Tuesday, 25 November 2014
Let me be clear: I'm not saying it's a terrible film, and - although I seem to be in a tiny minority - I'm fully aware I'm not alone with my foul opinion. I don't want to be that insufferable twerp who tries to make a name for himself by giving a one-star review to something he alone didn't like or understand, just so people will take notice and commend him for his bravery in refusing to bow to popular opinion. The sheer tidal wave of positivity for Inherent Vice is proof that it has worth, so who am I to ignore that? I'm far more interested in trying to get to the bottom of my intensely negative psychological reaction to the film, simply because I don't understand why I would feel this way.
Now I'm not entirely dense; I realise this is kind of the point. The Big Lebowski and The Big Sleep, two films for which I have a lot of affection and which crop up in innumerable Inherent Vice reviews, are similarly labyrinthine. The trippy nature of Anderson's film is so deeply ingrained that it's obviously intended that you're never quite sure what you're seeing isn't a figment of Doc's weed-addled imagination. Fine. But somewhere along the line, character empathy turned to alienation: long takes filled with people mumbling dialogue that washed right over me recreated the experience of being stoned only insofar as it was like being in a room full of enormously boring assholes talking inconsequential shit for hours on end. Forgive me, but that's not my idea of entertainment.
The obvious explanation for my antipathy is that Paul Thomas Anderson just doesn't do it for me: I liked Punch Drunk Love a lot, but Boogie Nights and Magnolia left little impact on me, while I have nothing positive to say about There Will Be Blood or The Master, two films which almost everyone else I know believe to be among mankind's greatest artistic achievements. I haven't seen Anderson's debut, Hard Eight, and nor am I in any rush to. But my reaction to PTA's last three films isn't just a dislike of a particular style, it's a total inability to fathom what the majority of like-minded people find so appealing, and that's just not my usual state of mind. Am I not clever enough? Am I too old? Too mainstream? I don't think so, but maybe I'm not the best judge.

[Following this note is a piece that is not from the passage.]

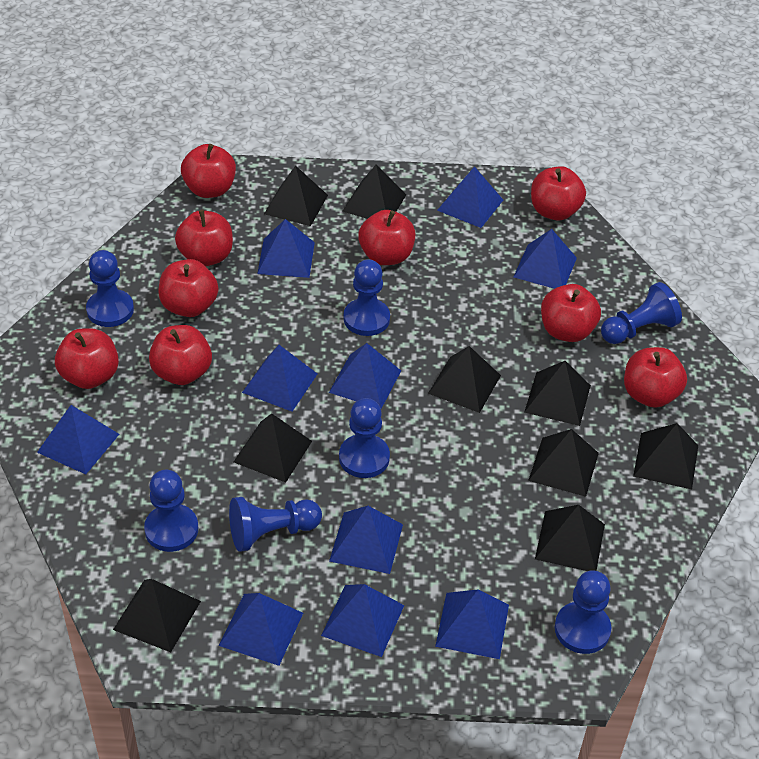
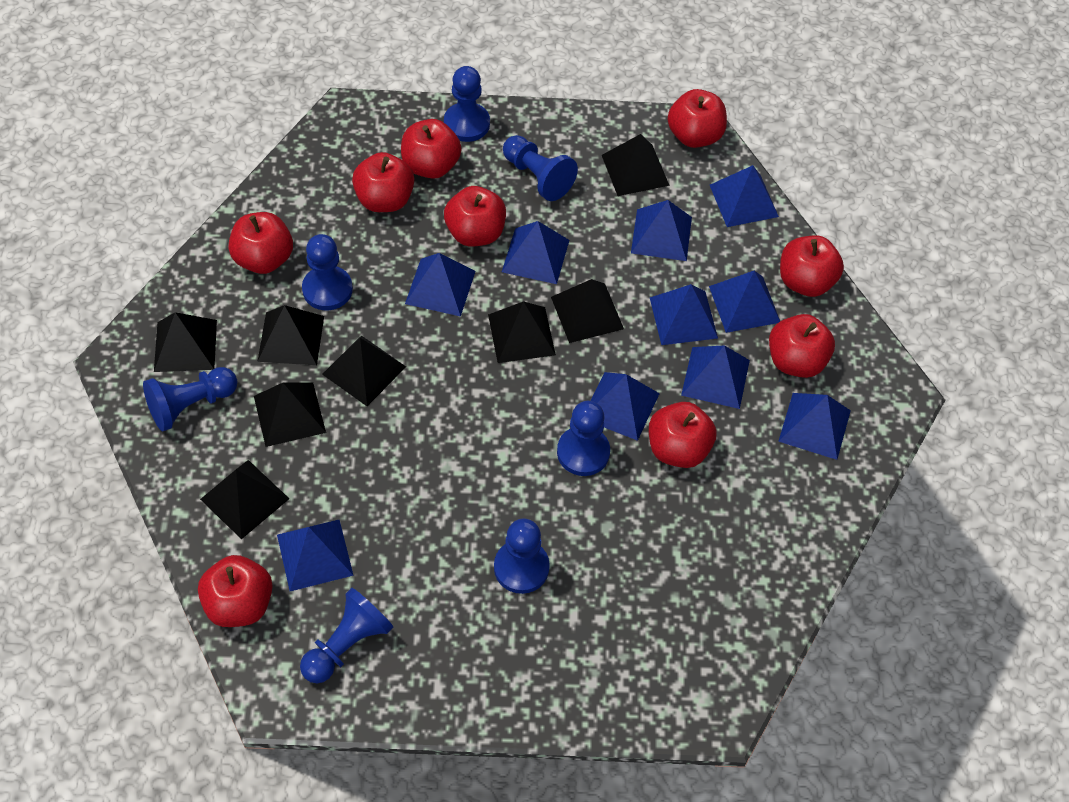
black pyramid: [113,579,201,652] [234,413,312,483] [264,166,328,226] [342,164,406,219] [428,346,501,413] [524,361,591,426] [528,429,599,497] [535,505,605,571] [633,423,698,489] = 9 -> [154,312,217,372] [200,460,289,539] [254,382,326,447] [257,305,324,365] [322,336,406,406] [488,301,556,363] [551,279,624,343] [602,134,670,196] = 8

What I am is suspicious: I get a distinct whiff of emperor's new clothes about Paul Thomas Anderson in some circles. That's not to belittle or denigrate those who are genuinely passionate about his work: I respect your opinion and am, in some small way, quite jealous. But I'm sure there are more like me out there who won't admit it. I saw Inherent Vice at one of two sold-out preview screenings at London's Prince Charles Cinema which were introduced by Anderson himself, and the gales of laughter which greeted early scenes suggested to me that there were several audience members desperately trying to tell PTA that they got it, they were down with it, as if he was going to take them back to his hotel and hold a thank you party in their honour. I can't understand why anybody would act that way, but then I can't understand why people eat mussels either, yet it definitely happens. I've seen it. It's disgusting.
I'll continue to watch Paul Thomas Anderson's films because a) he's clearly an important director and b) I really, really want to like them, but I now dread the day I see the next one, because I'm sure I'll go through all this again. Inherent Vice, for me, was an hour of confusion followed by an hour and a half of mental torture, and I must be some kind of masochist for willingly putting myself through that again. But I'd rather see something and hate it than not see it at all if it's met with widespread approval, because if there's one thing I can't bear it's an uninformed opinion. And if there's another thing I can't bear it's missing out on something everyone else is on about. You might think that's pathetic, but in the words of a wise old sage, that's just, like, your opinion, man.